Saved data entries
┌────────
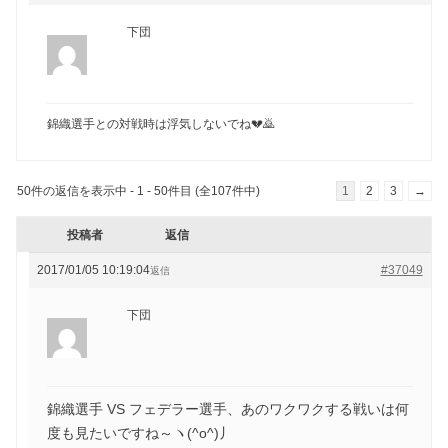
下団
錦織選手との対戦時は浮気しないでね💔🙇
50件の返信を表示中 - 1 - 50件目 (全107件中)
1
2
3
→
投稿者
返信
2017/01/05 10:19:04
#37049
返信
下団
錦織選手 VS フェデラー選手、あのワクワクする戦いは何
度も見たいですね～ヽ(^o^)丿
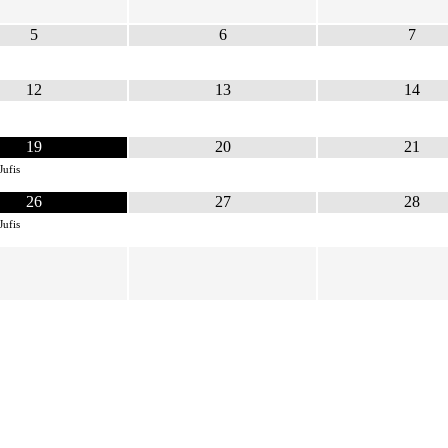
5
6
7
12
13
14
19
20
21
Jufis
26
27
28
Jufis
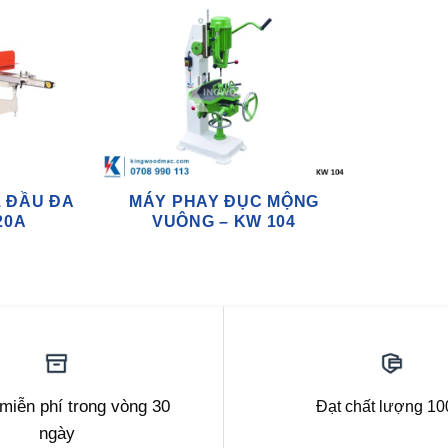
 ĐẦU ĐA
MÁY PHAY ĐỤC MỘNG
20A
VUÔNG – KW 104
 miễn phí trong vòng 30
Đạt chất lượng 1
ngày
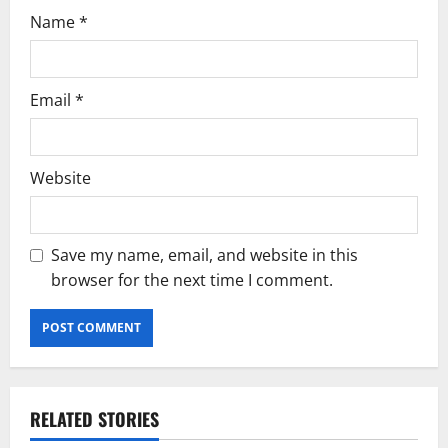
Name
*
Email
*
Website
Save my name, email, and website in this
browser for the next time I comment.
RELATED STORIES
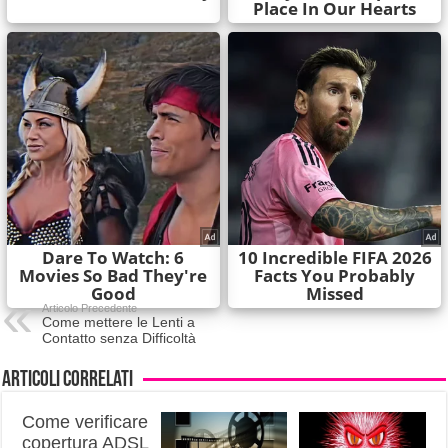
Articolo Precedente
Come mettere le Lenti a
Contatto senza Difficoltà
Articoli correlati
Come verificare
copertura ADSL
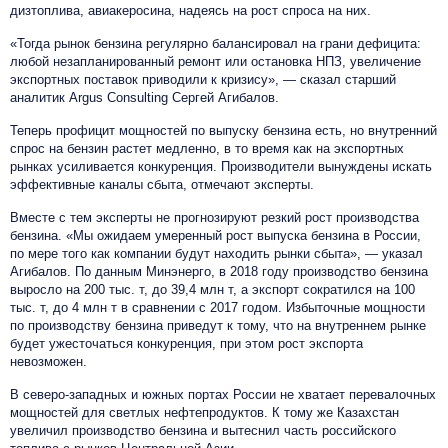
дизтоплива, авиакеросина, надеясь на рост спроса на них.
«Тогда рынок бензина регулярно балансировал на грани дефицита:
любой незапланированный ремонт или остановка НПЗ, увеличение
экспортных поставок приводили к кризису», — сказал старший
аналитик Argus Consulting Сергей Агибалов.
Теперь профицит мощностей по выпуску бензина есть, но внутренний
спрос на бензин растет медленно, в то время как на экспортных
рынках усиливается конкуренция. Производители вынуждены искать
эффективные каналы сбыта, отмечают эксперты.
Вместе с тем эксперты не прогнозируют резкий рост производства
бензина. «Мы ожидаем умеренный рост выпуска бензина в России,
по мере того как компании будут находить рынки сбыта», — указал
Агибалов.
По данным Минэнерго, в 2018 году производство бензина
выросло на 200 тыс. т, до 39,4 млн т, а экспорт сократился на 100
тыс. т, до 4 млн т в сравнении с 2017 годом.
Избыточные мощности
по производству бензина приведут к тому, что на внутреннем рынке
будет ужесточаться конкуренция, при этом рост экспорта
невозможен.
В северо-западных и южных портах России не хватает перевалочных
мощностей для светлых нефтепродуктов. К тому же Казахстан
увеличил производство бензина и вытеснил часть российского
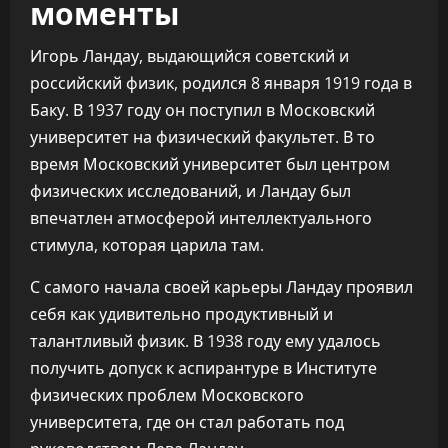
моменты
Игорь Ландау, выдающийся советский и
российский физик, родился 8 января 1919 года в
Баку. В 1937 году он поступил в Московский
университет на физический факультет. В то
время Московский университет был центром
физических исследований, и Ландау был
впечатлен атмосферой интеллектуального
стимула, которая царила там.
С самого начала своей карьеры Ландау проявил
себя как удивительно продуктивный и
талантливый физик. В 1938 году ему удалось
получить допуск к аспирантуре в Институте
физических проблем Московского
университета, где он стал работать под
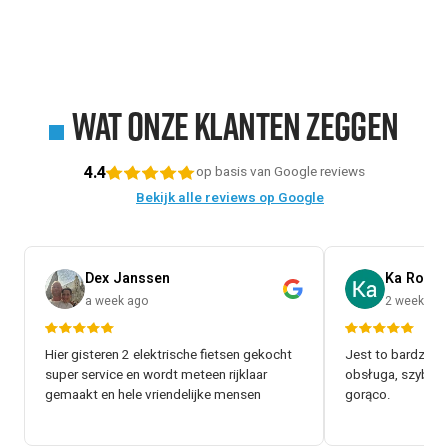
Wat onze klanten zeggen
4.4
op basis van Google reviews
Bekijk alle reviews op Google
Dex Janssen
Ka Rol
a week ago
2 weeks a
Hier gisteren 2 elektrische fietsen gekocht
Jest to bardzo d
super service en wordt meteen rijklaar
obsługa, szybki 
gemaakt en hele vriendelijke mensen
gorąco.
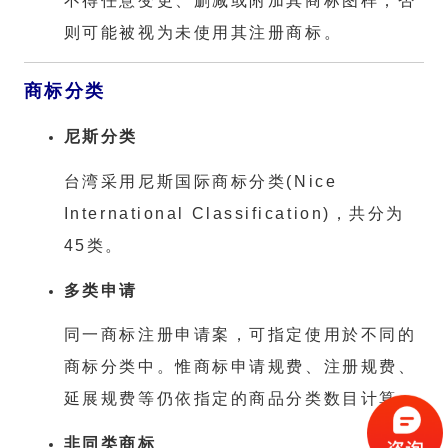
不得任意变更、删减或附加其商标图样；否
则可能被视为未使用其注册商标。
商标分类
尼斯分类
台湾采用尼斯国际商标分类(Nice
International Classification)，共分为
45类。
多类申请
同一商标注册申请案，可指定使用於不同的
商标分类中。惟商标申请规费、注册规费、
延展规费等仍依指定的商品分类数目计算。
非同类商标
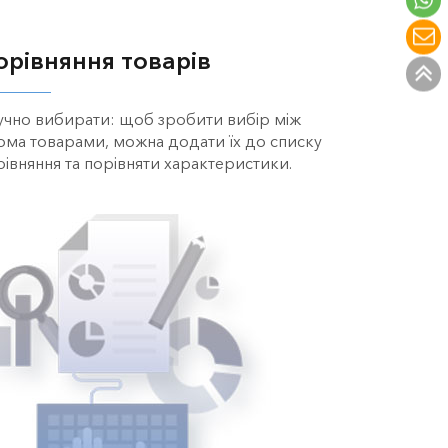
орівняння товарів
учно вибирати: щоб зробити вибір між
ома товарами, можна додати їх до списку
рівняння та порівняти характеристики.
└────────
__WHAT TO WORK ON__
Copy the lines from the one containing "Wat onze klanten zeggen" through the end of the saved data entries, including both ends. Omit the pictures from your copy.

__RESPONSE FOR THIS EXERCISE__
Wat onze klanten zeggen
4.4
op basis van Google reviews
Bekijk alle reviews op Google
Dex Janssen
Ka Rol
a week ago
2 weeks a
Hier gisteren 2 elektrische fietsen gekocht
Jest to bardzo d
super service en wordt meteen rijklaar
obsługa, szybki 
gemaakt en hele vriendelijke mensen
gorąco.
不得任意变更、删减或附加其商标图样；否
则可能被视为未使用其注册商标。
商标分类
尼斯分类
台湾采用尼斯国际商标分类(Nice
International Classification)，共分为
45类。
多类申请
同一商标注册申请案，可指定使用於不同的
商标分类中。惟商标申请规费、注册规费、
延展规费等仍依指定的商品分类数目计算。
非同类商标
орівняння товарів
учно вибирати: щоб зробити вибір між
ома товарами, можна додати їх до списку
рівняння та порівняти характеристики.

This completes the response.